Comment décririez-vous la conception de bande-annonce ?
Il n’y a pas de règles fixes. Il est important de noter que ce ne sont ni les réalisateurs ni les monteurs des films qui s’occupent de la bande-annonce. Le montage d’un long métrage et celui d’une bande-annonce sont deux exercices très différents. Le second est un acte de marketing publicitaire, qui demande un sens du rythme et de la narration distinct. Nous sommes parfois obligés de remonter des scènes, de modifier la narration ou d’utiliser des musiques différentes. C’est un processus qui peut être difficile pour un réalisateur, car il doit faire preuve d’un certain lâcher-prise.
On entend souvent dire que les bandes-annonces actuelles en disent trop. Vous êtes d’accord ?
Je pense que certaines bandes-annonces, notamment celles des blockbusters américains qui se déclinent en plusieurs versions, en disent effectivement trop. Elles accumulent les « money shots » [les plans spectaculaires, ndlr] au point qu’on a l’impression d’avoir déjà vu le film. Notre métier consiste à trouver le bon équilibre entre raconter un film et ne pas trop en dire. Pour les comédies, il faut se freiner pour ne pas utiliser tous les meilleurs gags dans la bande-annonce. C’est une question de curseur, pour ne pas gâcher le plaisir du spectateur. D’ailleurs, en ce qui concerne la durée, je dirais même que plus c’est court, mieux c’est.

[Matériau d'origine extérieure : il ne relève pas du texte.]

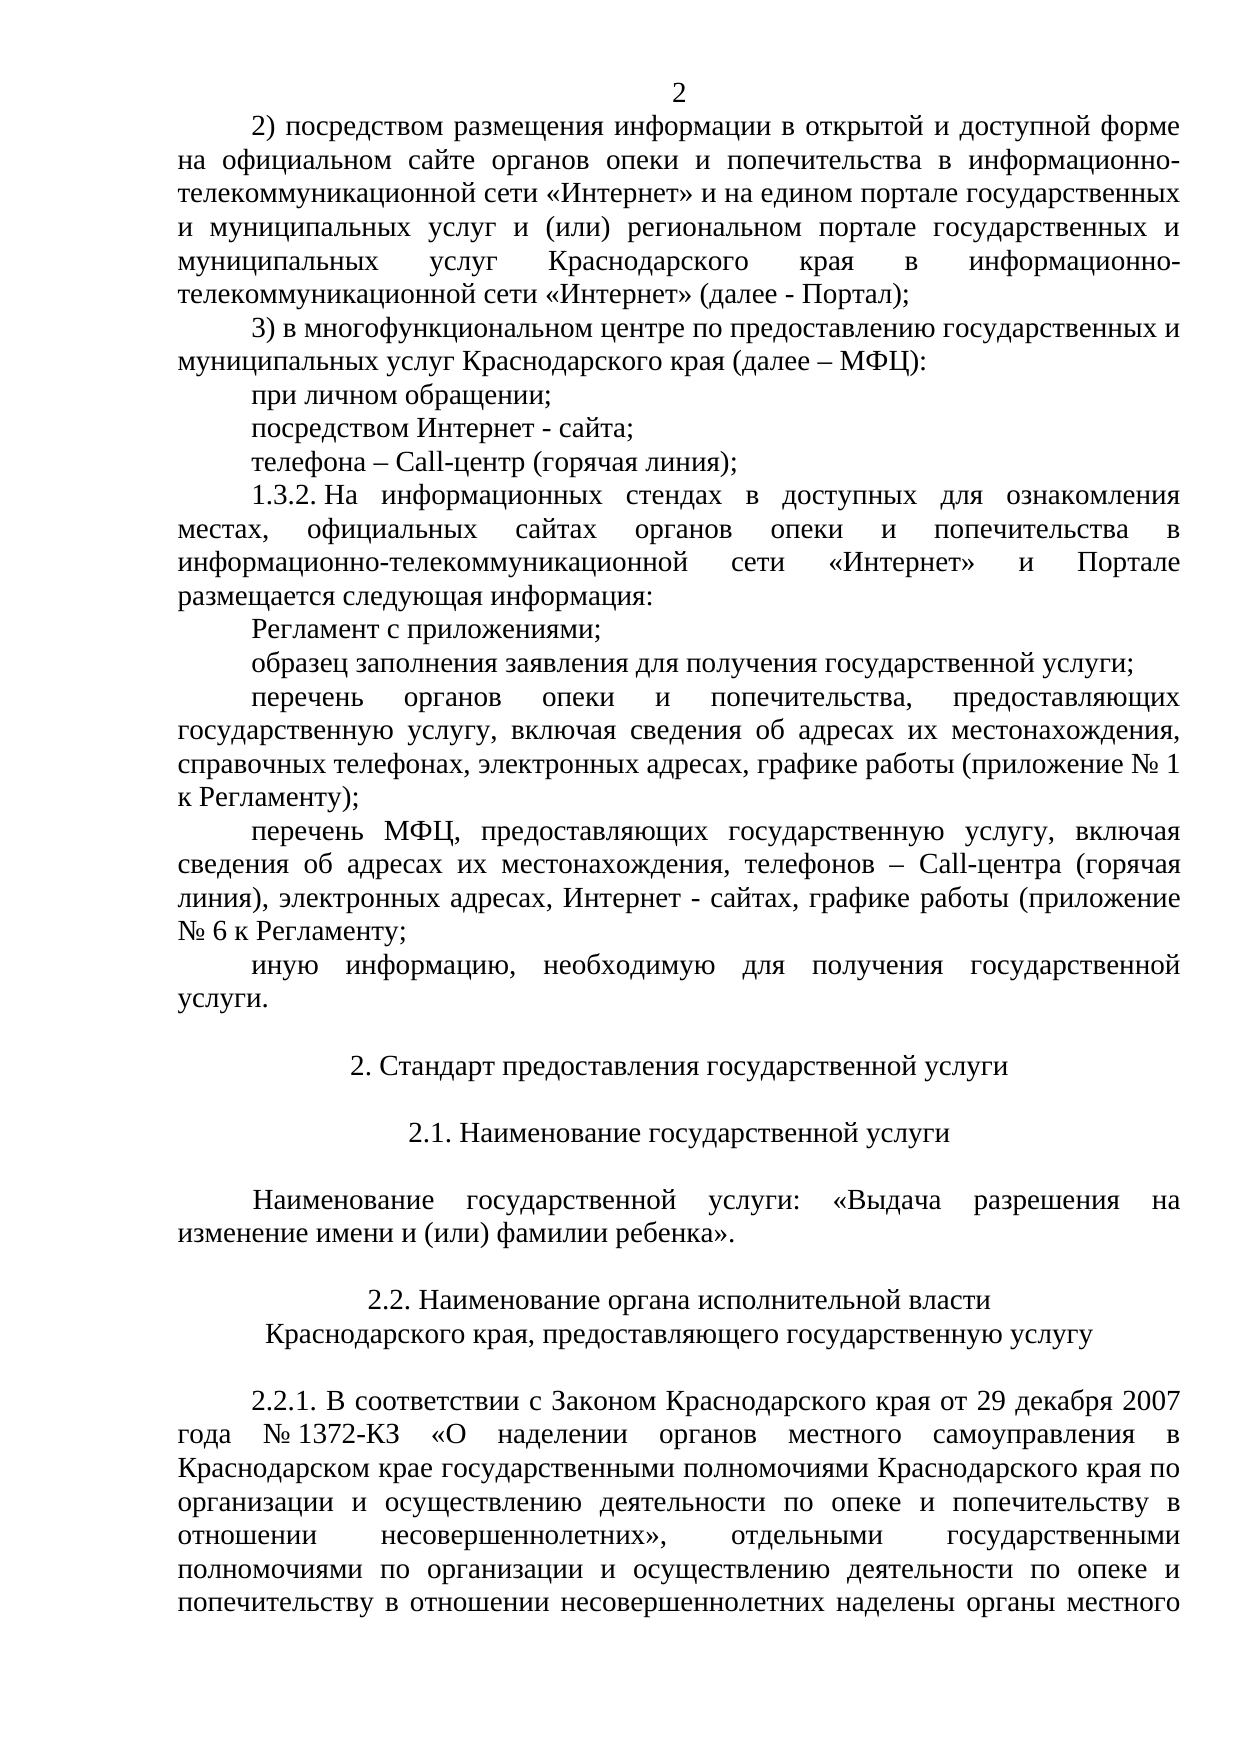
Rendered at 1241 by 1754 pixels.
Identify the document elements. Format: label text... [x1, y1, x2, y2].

text перечень органов опеки и попечительства, предоставляющих государственную услугу, включая сведения об адресах их местонахождения, справочных телефонах, электронных адресах, графике работы (приложение № 1 к Регламенту); [177, 679, 1181, 813]
text иную информацию, необходимую для получения государственной услуги. [177, 947, 1181, 1014]
text телефона – Call-центр (горячая линия); [177, 444, 1181, 477]
text 2. Стандарт предоставления государственной услуги [177, 1048, 1181, 1081]
text Краснодарского края, предоставляющего государственную услугу [177, 1316, 1181, 1349]
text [177, 1383, 1181, 1618]
text при личном обращении; [177, 377, 1181, 410]
text Регламент с приложениями; [177, 612, 1181, 645]
text 2.2. Наименование органа исполнительной власти [177, 1282, 1181, 1316]
text 3) в многофункциональном центре по предоставлению государственных и муниципальных услуг Краснодарского края (далее – МФЦ): [177, 310, 1181, 377]
text 1.3.2. На информационных стендах в доступных для ознакомления местах, официальных сайтах органов опеки и попечительства в информационно-телекоммуникационной сети «Интернет» и Портале размещается следующая информация: [177, 477, 1181, 612]
text посредством Интернет - сайта; [177, 410, 1181, 444]
text Наименование государственной услуги: «Выдача разрешения на изменение имени и (или) фамилии ребенка». [177, 1182, 1181, 1249]
text перечень МФЦ, предоставляющих государственную услугу, включая сведения об адресах их местонахождения, телефонов – Call-центра (горячая линия), электронных адресах, Интернет - сайтах, графике работы (приложение № 6 к Регламенту; [177, 813, 1181, 947]
text 2.1. Наименование государственной услуги [177, 1115, 1181, 1148]
text 2) посредством размещения информации в открытой и доступной форме на официальном сайте органов опеки и попечительства в информационно-телекоммуникационной сети «Интернет» и на едином портале государственных и муниципальных услуг и (или) региональном портале государственных и муниципальных услуг Краснодарского края в информационно-телекоммуникационной сети «Интернет» (далее - Портал); [177, 108, 1181, 310]
text образец заполнения заявления для получения государственной услуги; [177, 645, 1181, 679]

Quelles sont les bandes-annonces que vous avez faites qui vous ont le plus marqué ?
Je retiens déjà celle du Divorce de James Ivory [2003, ndlr], qui se déroule à Paris. C’était incroyable. Je gravais les maquettes de la bande-annonce sur DVD – on n’avait pas WeTransfer à l’époque ! –, puis j’allais directement dans son appartement parisien pour débriefer avec lui et son coproducteur Ismail Merchant. C’était la première bande-annonce d’un film américain que nous réalisions et ça nous a vraiment mis le pied à l’étrier. Je me souviens aussi de celle de Ma loute de Bruno Dumont [2016, ndlr]. Le film était fou et stimulant, et essayer de restituer l’expérience du film sans tout révéler était un exercice génial. Enfin, je dirais que la bande-annonce de Visages villages d’Agnès Varda et JR [2017, ndlr] reste un souvenir magnifique. J’ai eu la chance de travailler directement avec Agnès. Elle me disait souvent : « Il faut laisser les collages respirer », une expression qui m’est restée.

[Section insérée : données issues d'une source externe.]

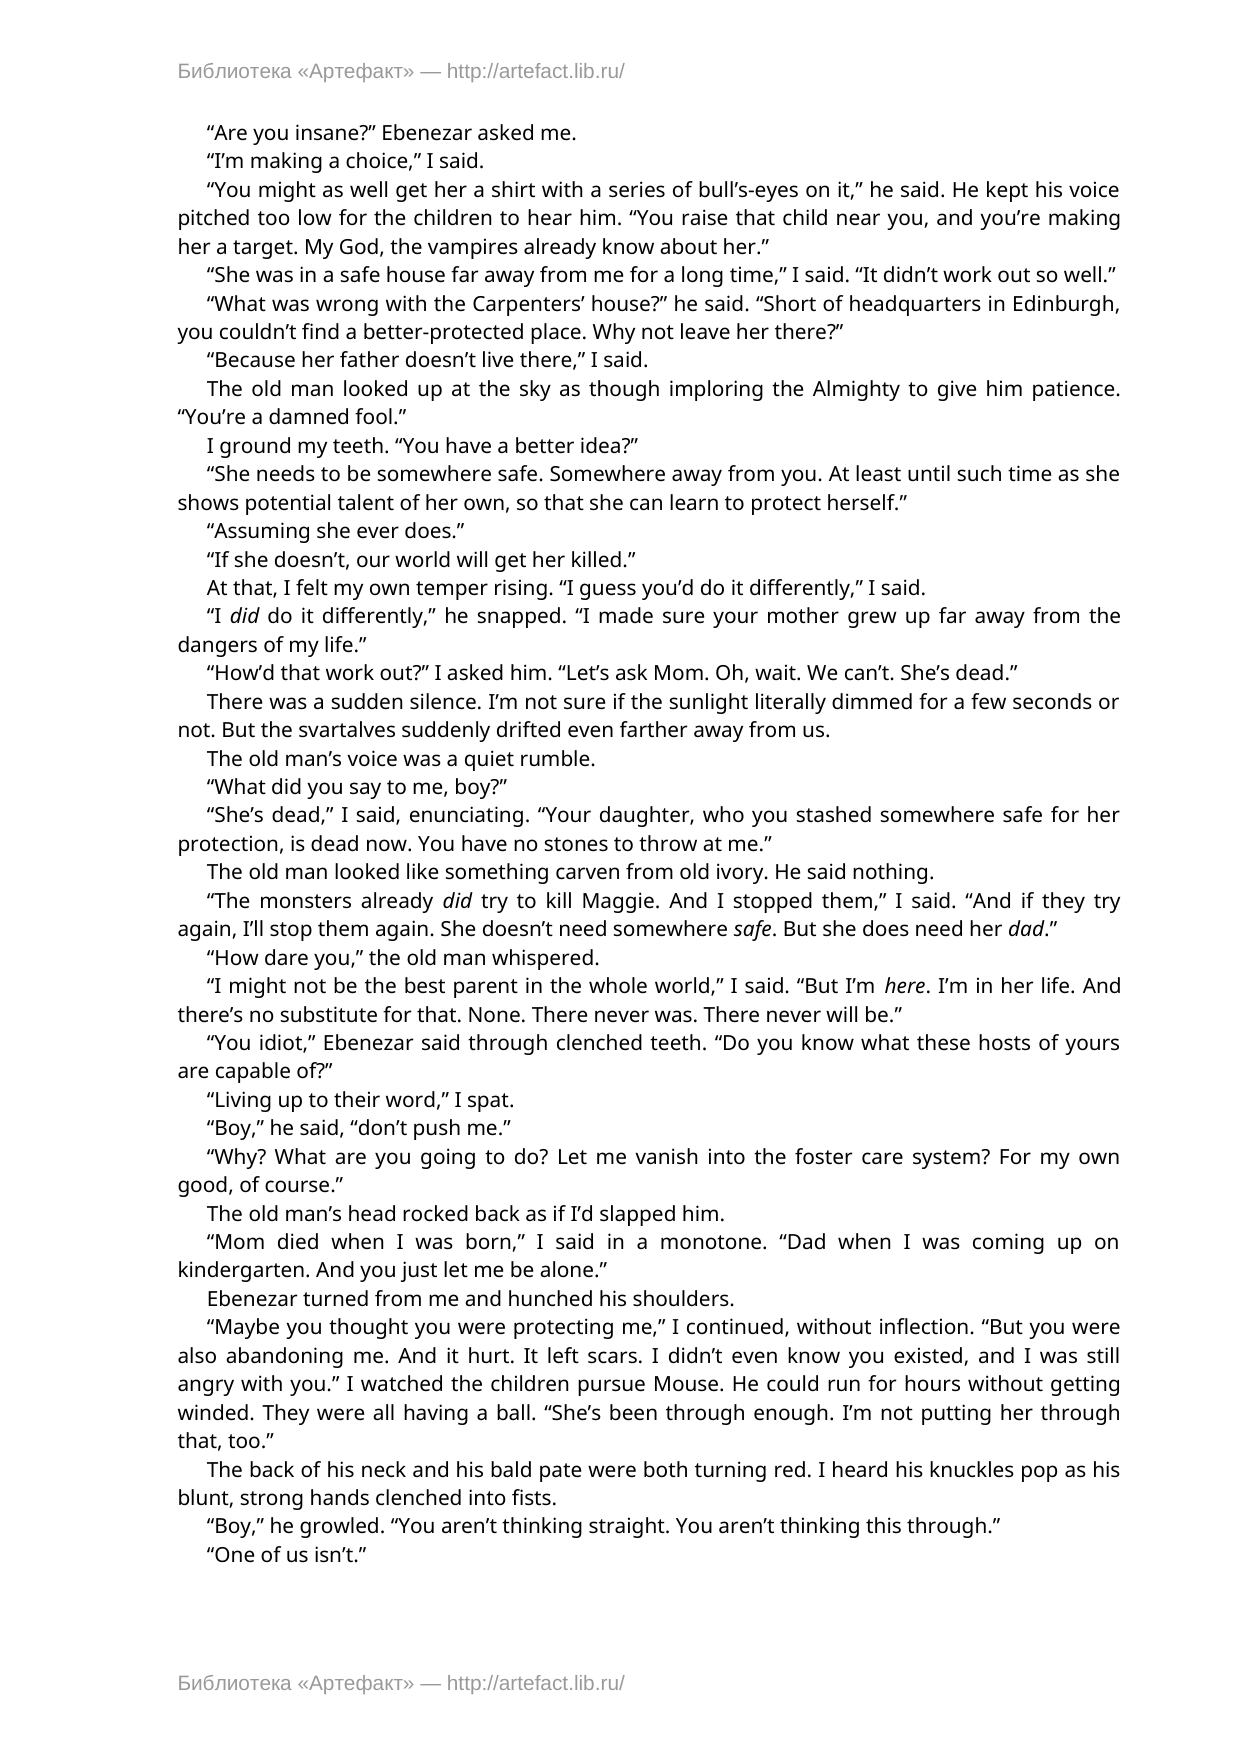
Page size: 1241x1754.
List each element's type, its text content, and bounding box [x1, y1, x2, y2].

text “The monsters already did try to kill Maggie. And I stopped them,” I said. “And if they try again, I’ll stop them again. She doesn’t need somewhere safe. But she does need her dad.” [177, 886, 1122, 943]
text At that, I felt my own temper rising. “I guess you’d do it differently,” I said. [177, 573, 1122, 602]
text “If she doesn’t, our world will get her killed.” [177, 545, 1122, 573]
text “What did you say to me, boy?” [177, 772, 1122, 801]
text “Mom died when I was born,” I said in a monotone. “Dad when I was coming up on kindergarten. And you just let me be alone.” [177, 1227, 1122, 1284]
text “How’d that work out?” I asked him. “Let’s ask Mom. Oh, wait. We can’t. She’s dead.” [177, 658, 1122, 687]
text “You might as well get her a shirt with a series of bull’s-eyes on it,” he said. He kept his voice pitched too low for the children to hear him. “You raise that child near you, and you’re making her a target. My God, the vampires already know about her.” [177, 175, 1122, 260]
text “Boy,” he growled. “You aren’t thinking straight. You aren’t thinking this through.” [177, 1512, 1122, 1540]
text “Are you insane?” Ebenezar asked me. [177, 118, 1122, 147]
text The old man’s voice was a quiet rumble. [177, 744, 1122, 772]
text “How dare you,” the old man whispered. [177, 943, 1122, 971]
text “I might not be the best parent in the whole world,” I said. “But I’m here. I’m in her life. And there’s no substitute for that. None. There never was. There never will be.” [177, 971, 1122, 1028]
text There was a sudden silence. I’m not sure if the sunlight literally dimmed for a few seconds or not. But the svartalves suddenly drifted even farther away from us. [177, 687, 1122, 744]
text The old man looked like something carven from old ivory. He said nothing. [177, 857, 1122, 886]
text “One of us isn’t.” [177, 1540, 1122, 1568]
text “She needs to be somewhere safe. Somewhere away from you. At least until such time as she shows potential talent of her own, so that she can learn to protect herself.” [177, 459, 1122, 516]
text “She was in a safe house far away from me for a long time,” I said. “It didn’t work out so well.” [177, 260, 1122, 289]
text “Why? What are you going to do? Let me vanish into the foster care system? For my own good, of course.” [177, 1142, 1122, 1199]
text The back of his neck and his bald pate were both turning red. I heard his knuckles pop as his blunt, strong hands clenched into fists. [177, 1455, 1122, 1512]
text “Boy,” he said, “don’t push me.” [177, 1113, 1122, 1142]
text The old man looked up at the sky as though imploring the Almighty to give him patience. “You’re a damned fool.” [177, 374, 1122, 431]
text “What was wrong with the Carpenters’ house?” he said. “Short of headquarters in Edinburgh, you couldn’t find a better-protected place. Why not leave her there?” [177, 289, 1122, 346]
text “Because her father doesn’t live there,” I said. [177, 346, 1122, 374]
text The old man’s head rocked back as if I’d slapped him. [177, 1199, 1122, 1227]
text “I’m making a choice,” I said. [177, 147, 1122, 175]
text I ground my teeth. “You have a better idea?” [177, 431, 1122, 459]
text “She’s dead,” I said, enunciating. “Your daughter, who you stashed somewhere safe for her protection, is dead now. You have no stones to throw at me.” [177, 801, 1122, 857]
text Ebenezar turned from me and hunched his shoulders. [177, 1284, 1122, 1312]
text “You idiot,” Ebenezar said through clenched teeth. “Do you know what these hosts of yours are capable of?” [177, 1028, 1122, 1085]
text “Living up to their word,” I spat. [177, 1085, 1122, 1113]
text “Maybe you thought you were protecting me,” I continued, without inflection. “But you were also abandoning me. And it hurt. It left scars. I didn’t even know you existed, and I was still angry with you.” I watched the children pursue Mouse. He could run for hours without getting winded. They were all having a ball. “She’s been through enough. I’m not putting her through that, too.” [177, 1312, 1122, 1455]
text “I did do it differently,” he snapped. “I made sure your mother grew up far away from the dangers of my life.” [177, 602, 1122, 658]
text “Assuming she ever does.” [177, 516, 1122, 545]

Sirāt d’Óliver Laxe, Pyramide (1 h 55), sortie le 10 septembre
Fiche métier
Un concepteur de bandes-annonces doit capturer en moins de deux minutes l’essence, la couleur et le goût d’un long métrage. L’exercice consiste ainsi à inciter le public à découvrir l’œuvre dans son intégralité, sans pour autant se contenter de la résumer. Et en se préservant de tout en révéler, bien sûr.